## TEXTO FORNECIDO:
- - - - -

E então James Joyce introduz os clichês românticos de folhetim na descrição da aparência de Gerty e de seus pensamentos. Gerty era aquela típica leitora de literatura romântica, uma espécie de Madame Bovary, atraída por poesias como És real, meu Ideal? A palidez do seu rosto era quase espiritual em sua pureza ebúrnea embora sua boca como um botão de rosa fosse um genuíno arco de cupido, de perfeição grega. (...) Talvez fosse isso, o amor que podia ter sido, que conferia por vezes aos traços suaves de sua face uma expressão, tensa de sentido reprimido, que emprestava aos seus belos olhos uma propensão a um estranho enternecimento, um fascínio ao qual poucos poderiam resistir. Por que as mulheres tem olhos tão feiticeiros?

Em dado momento, Cissy, Edy e as crianças saem para ver os fogos que estouram no céu, deixando Gerty e Leopold Bloom a sós, numa paquera à distância, quando Leopold Bloom se masturba. Por um momento ela olhou para ele, encontrando o seu olhar, e uma luz a invadiu. Havia uma paixão ardente naquele rosto, paixão silenciosa como um túmulo, e fez com que ela se tornasse dele. (...) As mãos dele e o rosto se moviam e um tremor a percorreu toda.

Após se masturbar contemplando Gerty MacDowell, Leopold Bloom, ao vê-la se levantar para ir embora, percebe que ela é coxa, assim como ocorre em Memórias póstumas de Brás Cubas, de Machado de Assis. Botas apertadas? Não. Ela é aleijada! Ó! O Sr.Bloom a observa enquanto ela partia mancando. Pobre moça! Esta era a razão pela qual era deixada de lado enquanto as outras corriam a toda velocidade. Achei que alguma coisa estava errada por uma mulher. Mas as torna educadas. Contente por não o saber enquanto ela estava se mostrando. Diabinha fogosa no entanto. Eu não me importaria.

- - - - -

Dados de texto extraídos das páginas
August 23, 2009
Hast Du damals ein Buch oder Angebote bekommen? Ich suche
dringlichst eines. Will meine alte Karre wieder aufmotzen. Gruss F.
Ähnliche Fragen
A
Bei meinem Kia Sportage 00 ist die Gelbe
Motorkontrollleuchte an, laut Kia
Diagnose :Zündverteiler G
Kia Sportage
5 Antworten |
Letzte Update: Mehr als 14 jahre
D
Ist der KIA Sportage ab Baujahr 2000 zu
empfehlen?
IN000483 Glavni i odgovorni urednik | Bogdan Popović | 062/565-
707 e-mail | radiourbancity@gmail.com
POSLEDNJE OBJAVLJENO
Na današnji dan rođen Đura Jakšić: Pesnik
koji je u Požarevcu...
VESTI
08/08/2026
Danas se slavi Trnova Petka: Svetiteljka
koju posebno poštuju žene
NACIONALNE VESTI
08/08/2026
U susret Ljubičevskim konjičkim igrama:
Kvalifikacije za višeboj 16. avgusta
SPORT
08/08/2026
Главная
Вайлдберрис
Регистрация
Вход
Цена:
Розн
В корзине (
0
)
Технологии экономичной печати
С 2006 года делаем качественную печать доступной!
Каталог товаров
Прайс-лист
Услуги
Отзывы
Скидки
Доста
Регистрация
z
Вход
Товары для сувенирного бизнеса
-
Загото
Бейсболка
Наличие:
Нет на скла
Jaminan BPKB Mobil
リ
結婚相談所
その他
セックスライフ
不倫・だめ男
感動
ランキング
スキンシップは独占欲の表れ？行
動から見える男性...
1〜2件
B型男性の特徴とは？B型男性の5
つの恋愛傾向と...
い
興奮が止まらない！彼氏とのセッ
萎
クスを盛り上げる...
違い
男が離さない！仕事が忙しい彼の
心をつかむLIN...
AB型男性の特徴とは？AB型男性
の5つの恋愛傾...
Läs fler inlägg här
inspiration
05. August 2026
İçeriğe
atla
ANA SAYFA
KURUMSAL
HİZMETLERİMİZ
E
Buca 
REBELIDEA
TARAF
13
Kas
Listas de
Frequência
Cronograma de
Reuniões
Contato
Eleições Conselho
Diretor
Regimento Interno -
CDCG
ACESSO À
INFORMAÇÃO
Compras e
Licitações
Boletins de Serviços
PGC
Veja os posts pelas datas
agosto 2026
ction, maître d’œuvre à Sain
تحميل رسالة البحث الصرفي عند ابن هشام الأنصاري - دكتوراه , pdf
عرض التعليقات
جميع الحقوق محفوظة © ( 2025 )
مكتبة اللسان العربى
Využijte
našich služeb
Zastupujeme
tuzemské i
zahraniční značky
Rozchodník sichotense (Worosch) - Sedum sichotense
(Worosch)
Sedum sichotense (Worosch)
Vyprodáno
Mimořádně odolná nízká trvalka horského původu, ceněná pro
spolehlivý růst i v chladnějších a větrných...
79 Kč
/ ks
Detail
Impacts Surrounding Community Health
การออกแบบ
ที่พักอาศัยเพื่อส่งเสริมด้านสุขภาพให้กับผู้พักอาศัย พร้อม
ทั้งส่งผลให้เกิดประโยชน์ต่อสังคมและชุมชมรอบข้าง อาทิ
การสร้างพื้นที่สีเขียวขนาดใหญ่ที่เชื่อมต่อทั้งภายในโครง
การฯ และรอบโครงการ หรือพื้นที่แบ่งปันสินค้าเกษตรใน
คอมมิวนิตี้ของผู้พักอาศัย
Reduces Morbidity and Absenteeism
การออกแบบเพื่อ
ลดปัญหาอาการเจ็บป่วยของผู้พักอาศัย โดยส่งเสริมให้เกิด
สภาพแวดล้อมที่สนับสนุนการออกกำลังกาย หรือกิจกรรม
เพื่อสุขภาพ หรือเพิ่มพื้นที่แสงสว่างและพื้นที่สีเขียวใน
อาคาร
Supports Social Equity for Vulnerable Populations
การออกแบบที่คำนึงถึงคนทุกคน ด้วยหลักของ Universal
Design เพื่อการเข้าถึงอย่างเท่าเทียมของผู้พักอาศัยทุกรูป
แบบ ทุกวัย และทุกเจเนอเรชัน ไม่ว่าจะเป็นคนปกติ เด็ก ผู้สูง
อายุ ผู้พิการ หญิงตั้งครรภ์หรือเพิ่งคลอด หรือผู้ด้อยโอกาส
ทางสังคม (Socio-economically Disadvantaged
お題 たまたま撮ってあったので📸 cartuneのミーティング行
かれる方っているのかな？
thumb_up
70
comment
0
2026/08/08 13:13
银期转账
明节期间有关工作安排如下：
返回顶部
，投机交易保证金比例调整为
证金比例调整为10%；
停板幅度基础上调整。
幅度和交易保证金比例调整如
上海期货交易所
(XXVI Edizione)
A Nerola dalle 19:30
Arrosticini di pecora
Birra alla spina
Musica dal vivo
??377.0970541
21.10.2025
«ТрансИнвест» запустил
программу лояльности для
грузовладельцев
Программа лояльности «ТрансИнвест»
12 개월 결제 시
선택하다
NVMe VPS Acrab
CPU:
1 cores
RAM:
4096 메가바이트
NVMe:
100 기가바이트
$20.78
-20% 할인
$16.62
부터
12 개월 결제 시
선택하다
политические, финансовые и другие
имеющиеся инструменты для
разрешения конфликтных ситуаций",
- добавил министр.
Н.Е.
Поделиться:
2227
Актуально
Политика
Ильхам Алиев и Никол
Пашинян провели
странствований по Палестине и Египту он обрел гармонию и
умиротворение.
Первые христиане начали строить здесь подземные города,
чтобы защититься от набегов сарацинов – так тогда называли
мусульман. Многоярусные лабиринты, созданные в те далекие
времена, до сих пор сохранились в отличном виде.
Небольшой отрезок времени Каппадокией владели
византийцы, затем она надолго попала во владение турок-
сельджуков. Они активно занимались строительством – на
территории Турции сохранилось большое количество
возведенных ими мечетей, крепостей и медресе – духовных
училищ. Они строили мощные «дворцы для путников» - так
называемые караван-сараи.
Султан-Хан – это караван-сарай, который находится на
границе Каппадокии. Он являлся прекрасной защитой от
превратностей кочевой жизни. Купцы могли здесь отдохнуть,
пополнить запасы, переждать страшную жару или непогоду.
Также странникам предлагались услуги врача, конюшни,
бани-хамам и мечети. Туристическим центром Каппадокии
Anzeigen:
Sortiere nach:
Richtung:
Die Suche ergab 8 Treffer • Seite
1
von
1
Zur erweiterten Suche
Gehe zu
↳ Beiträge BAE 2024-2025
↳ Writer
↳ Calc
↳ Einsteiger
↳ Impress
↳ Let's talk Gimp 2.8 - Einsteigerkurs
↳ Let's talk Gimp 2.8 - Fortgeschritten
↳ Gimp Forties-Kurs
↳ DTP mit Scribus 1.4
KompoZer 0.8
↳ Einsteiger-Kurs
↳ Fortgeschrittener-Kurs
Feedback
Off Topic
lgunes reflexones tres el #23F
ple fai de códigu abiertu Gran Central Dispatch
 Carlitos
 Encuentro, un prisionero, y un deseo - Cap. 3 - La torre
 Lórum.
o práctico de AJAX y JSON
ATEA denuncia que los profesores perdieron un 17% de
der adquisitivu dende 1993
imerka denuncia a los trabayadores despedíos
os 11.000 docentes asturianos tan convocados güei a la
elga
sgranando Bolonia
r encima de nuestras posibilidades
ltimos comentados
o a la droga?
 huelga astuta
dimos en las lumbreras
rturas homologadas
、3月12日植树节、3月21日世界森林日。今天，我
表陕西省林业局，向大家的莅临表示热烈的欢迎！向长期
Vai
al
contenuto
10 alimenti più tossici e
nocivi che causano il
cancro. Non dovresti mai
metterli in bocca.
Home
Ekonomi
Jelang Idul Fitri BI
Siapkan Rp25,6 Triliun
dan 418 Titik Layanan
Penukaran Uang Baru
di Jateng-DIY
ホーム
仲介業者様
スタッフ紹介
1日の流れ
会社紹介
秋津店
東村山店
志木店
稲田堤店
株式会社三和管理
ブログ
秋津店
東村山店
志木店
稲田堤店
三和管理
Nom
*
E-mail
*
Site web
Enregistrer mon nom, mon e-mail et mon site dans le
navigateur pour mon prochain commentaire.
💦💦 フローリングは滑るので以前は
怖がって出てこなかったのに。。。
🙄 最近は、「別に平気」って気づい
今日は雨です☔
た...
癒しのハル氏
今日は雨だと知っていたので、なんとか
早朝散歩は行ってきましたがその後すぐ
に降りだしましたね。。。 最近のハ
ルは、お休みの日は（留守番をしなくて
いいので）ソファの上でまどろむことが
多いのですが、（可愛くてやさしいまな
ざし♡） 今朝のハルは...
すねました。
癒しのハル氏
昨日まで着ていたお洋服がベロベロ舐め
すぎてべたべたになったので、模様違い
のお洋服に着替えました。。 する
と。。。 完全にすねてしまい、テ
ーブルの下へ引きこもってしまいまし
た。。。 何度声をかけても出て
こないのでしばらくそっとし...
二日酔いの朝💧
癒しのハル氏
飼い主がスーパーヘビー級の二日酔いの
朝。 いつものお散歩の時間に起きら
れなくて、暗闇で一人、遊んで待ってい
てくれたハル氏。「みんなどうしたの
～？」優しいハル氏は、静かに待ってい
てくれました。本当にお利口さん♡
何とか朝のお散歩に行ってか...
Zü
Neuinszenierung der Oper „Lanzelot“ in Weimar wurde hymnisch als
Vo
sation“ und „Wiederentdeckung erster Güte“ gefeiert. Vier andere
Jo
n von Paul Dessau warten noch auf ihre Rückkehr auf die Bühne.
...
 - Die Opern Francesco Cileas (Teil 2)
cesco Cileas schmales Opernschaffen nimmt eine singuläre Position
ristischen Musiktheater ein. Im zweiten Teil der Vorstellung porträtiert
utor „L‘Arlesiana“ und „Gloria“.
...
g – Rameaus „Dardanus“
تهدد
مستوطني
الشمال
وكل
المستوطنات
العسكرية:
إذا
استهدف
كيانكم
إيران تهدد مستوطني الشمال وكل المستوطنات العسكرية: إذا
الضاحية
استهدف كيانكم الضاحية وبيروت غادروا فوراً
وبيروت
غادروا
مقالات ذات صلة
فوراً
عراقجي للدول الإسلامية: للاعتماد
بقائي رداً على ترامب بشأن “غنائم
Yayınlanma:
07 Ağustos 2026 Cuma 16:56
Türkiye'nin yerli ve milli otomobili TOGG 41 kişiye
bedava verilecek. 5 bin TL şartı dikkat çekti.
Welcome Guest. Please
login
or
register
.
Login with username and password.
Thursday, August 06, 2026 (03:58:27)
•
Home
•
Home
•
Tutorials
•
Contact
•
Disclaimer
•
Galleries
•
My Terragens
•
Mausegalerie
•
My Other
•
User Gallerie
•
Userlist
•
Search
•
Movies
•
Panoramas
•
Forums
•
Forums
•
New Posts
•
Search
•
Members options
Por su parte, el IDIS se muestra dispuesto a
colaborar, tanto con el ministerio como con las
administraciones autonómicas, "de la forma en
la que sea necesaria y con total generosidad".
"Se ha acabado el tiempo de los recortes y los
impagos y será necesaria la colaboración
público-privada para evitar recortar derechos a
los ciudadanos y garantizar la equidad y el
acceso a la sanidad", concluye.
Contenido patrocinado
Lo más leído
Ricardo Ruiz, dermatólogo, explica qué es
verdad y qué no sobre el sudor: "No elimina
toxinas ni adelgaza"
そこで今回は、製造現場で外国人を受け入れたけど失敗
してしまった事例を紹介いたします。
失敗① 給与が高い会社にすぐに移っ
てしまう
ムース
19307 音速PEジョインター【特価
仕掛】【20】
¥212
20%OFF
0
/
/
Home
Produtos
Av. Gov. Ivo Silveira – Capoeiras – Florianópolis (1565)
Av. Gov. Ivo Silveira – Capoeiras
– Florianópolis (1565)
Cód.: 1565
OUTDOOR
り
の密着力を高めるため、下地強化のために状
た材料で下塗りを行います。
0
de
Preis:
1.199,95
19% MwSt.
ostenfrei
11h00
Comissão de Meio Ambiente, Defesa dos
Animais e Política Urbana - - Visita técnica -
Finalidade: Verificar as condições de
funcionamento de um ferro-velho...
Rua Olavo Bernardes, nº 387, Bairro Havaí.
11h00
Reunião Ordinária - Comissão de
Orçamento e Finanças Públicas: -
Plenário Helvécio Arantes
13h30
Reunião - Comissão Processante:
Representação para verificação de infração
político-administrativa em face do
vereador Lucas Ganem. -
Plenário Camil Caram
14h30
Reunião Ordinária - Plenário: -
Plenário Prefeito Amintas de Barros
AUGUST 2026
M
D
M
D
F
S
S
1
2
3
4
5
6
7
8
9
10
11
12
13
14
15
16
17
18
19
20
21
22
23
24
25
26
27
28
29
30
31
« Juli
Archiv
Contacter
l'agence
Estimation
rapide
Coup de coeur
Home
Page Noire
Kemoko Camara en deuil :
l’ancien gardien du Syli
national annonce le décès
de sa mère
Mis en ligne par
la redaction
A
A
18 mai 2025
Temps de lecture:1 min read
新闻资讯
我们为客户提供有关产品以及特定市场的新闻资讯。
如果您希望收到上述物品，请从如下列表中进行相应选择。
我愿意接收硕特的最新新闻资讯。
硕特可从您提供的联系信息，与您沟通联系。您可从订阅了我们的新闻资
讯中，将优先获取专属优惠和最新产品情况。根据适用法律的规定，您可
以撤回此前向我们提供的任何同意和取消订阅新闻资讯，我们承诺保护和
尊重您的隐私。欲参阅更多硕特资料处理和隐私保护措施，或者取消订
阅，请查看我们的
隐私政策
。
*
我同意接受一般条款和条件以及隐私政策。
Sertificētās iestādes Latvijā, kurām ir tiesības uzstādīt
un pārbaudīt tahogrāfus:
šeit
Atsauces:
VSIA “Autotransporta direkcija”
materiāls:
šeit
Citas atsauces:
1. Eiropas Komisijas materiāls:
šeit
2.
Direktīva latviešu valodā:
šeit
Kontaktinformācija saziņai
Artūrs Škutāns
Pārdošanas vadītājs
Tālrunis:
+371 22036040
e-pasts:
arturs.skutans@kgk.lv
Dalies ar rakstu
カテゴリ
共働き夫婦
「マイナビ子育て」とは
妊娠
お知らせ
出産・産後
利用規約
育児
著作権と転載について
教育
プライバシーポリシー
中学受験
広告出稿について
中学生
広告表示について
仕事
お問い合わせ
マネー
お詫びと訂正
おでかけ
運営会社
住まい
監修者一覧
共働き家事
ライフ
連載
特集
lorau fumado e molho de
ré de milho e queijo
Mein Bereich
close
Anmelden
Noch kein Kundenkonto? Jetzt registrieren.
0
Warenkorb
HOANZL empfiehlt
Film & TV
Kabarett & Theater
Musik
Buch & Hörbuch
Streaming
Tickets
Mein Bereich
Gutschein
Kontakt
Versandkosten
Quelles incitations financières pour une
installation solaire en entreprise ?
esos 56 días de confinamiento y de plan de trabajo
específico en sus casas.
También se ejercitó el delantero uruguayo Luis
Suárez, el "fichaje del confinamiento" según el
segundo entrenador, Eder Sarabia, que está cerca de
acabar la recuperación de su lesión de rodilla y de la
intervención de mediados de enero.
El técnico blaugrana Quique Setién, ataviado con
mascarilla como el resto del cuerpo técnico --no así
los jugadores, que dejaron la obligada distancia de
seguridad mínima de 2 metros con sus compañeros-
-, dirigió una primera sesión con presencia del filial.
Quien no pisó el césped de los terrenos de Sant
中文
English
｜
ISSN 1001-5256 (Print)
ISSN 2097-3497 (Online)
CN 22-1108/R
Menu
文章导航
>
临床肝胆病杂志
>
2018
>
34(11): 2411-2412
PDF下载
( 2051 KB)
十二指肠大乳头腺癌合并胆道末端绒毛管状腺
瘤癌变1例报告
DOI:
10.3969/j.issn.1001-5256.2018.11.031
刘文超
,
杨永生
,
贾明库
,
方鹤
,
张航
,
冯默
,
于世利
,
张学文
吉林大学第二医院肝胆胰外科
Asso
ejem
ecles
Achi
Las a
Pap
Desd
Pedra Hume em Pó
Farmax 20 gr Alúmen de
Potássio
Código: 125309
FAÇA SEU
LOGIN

- - - - -

## VERIFIQUE SUA COMPREENSÃO:
A - Por favor, reproduza sem alterações o trecho do texto sobre Gerty MacDowell que abre com as palavras "Em dado momento, Cissy, Edy" e fecha com "a percorreu toda.".
B - Liste todas as frases do texto sobre Gerty MacDowell que terminam com ponto de exclamação.
C - Retome o texto sobre Gerty MacDowell a partir da última frase apresentada e dê continuidade a ele.

## RESPOSTAS:
A -
Em dado momento, Cissy, Edy e as crianças saem para ver os fogos que estouram no céu, deixando Gerty e Leopold Bloom a sós, numa paquera à distância, quando Leopold Bloom se masturba. Por um momento ela olhou para ele, encontrando o seu olhar, e uma luz a invadiu. Havia uma paixão ardente naquele rosto, paixão silenciosa como um túmulo, e fez com que ela se tornasse dele. (...) As mãos dele e o rosto se moviam e um tremor a percorreu toda.

B - "Ela é aleijada!", "Ó!", "Pobre moça!"

C -
quarta-feira, fevereiro 09, 2011

Ciclope

Há pessoas cujos pontos de vista são deveras limitados. Tais pontos de vista são marcados pelo preconceito e a intolerância. E é sobre isso e outras coisas que fala o décimo segundo capítulo de Ulisses, de James Joyce. Na Odisséia, de Homero, Odisseu é aprisionado por Polifemo, um gigante de um olho só. Já em Ulisses o gigante de um olho só é uma metáfora para o Cidadão, personagem sem nome que tem um desentendimento com Leopold Bloom, e o ofende por ser judeu. O Cidadão detesta os povos estrangeiros que habitam a Irlanda e trava um intenso debate com Bloom sobre o que é Nação. O ápice da discussão acontece quando Leopold Bloom afirma que homens como Marx, Espinoza e Jesus Cristo eram judeus.

- Deus de quem? - diz o cidadão.
- Bem, seu tio era um judeu - diz ele. - Seu Deus era um judeu. Cristo era um judeu como eu.

Nossa, o cidadão deu um mergulho dentro da loja.

- Por Cristo - diz ele - eu vou partir o crânio desse maldito judeu por usar o santo nome. Por Cristo, eu vou crucificá-lo, sem dúvida que vou. Me dêem aqui essa caixa de biscoito.

No momento em que o Cidadão lança um biscoito na cabeça de Leopold Bloom, James Joyce introduz, sarcasticamente, a narração de um distúrbio císmico.

A catástrofe foi terrível e instantâneo o seu efeito. O observatório registrou ao todo onze choques, todos do quinto grau da escala de Mercalli, e não há registro existente de um distúrbio sísmico semelhante em nossa ilha desde o terremoto de 1534, o ano da rebelião de Silken Thomas.

Esse capítulo, por sinal, é narrado por um estranho narrador, desconhecido na verdade, que conta as peripécias em primeira pessoa, uma tremenda ousadia estética do James Joyce.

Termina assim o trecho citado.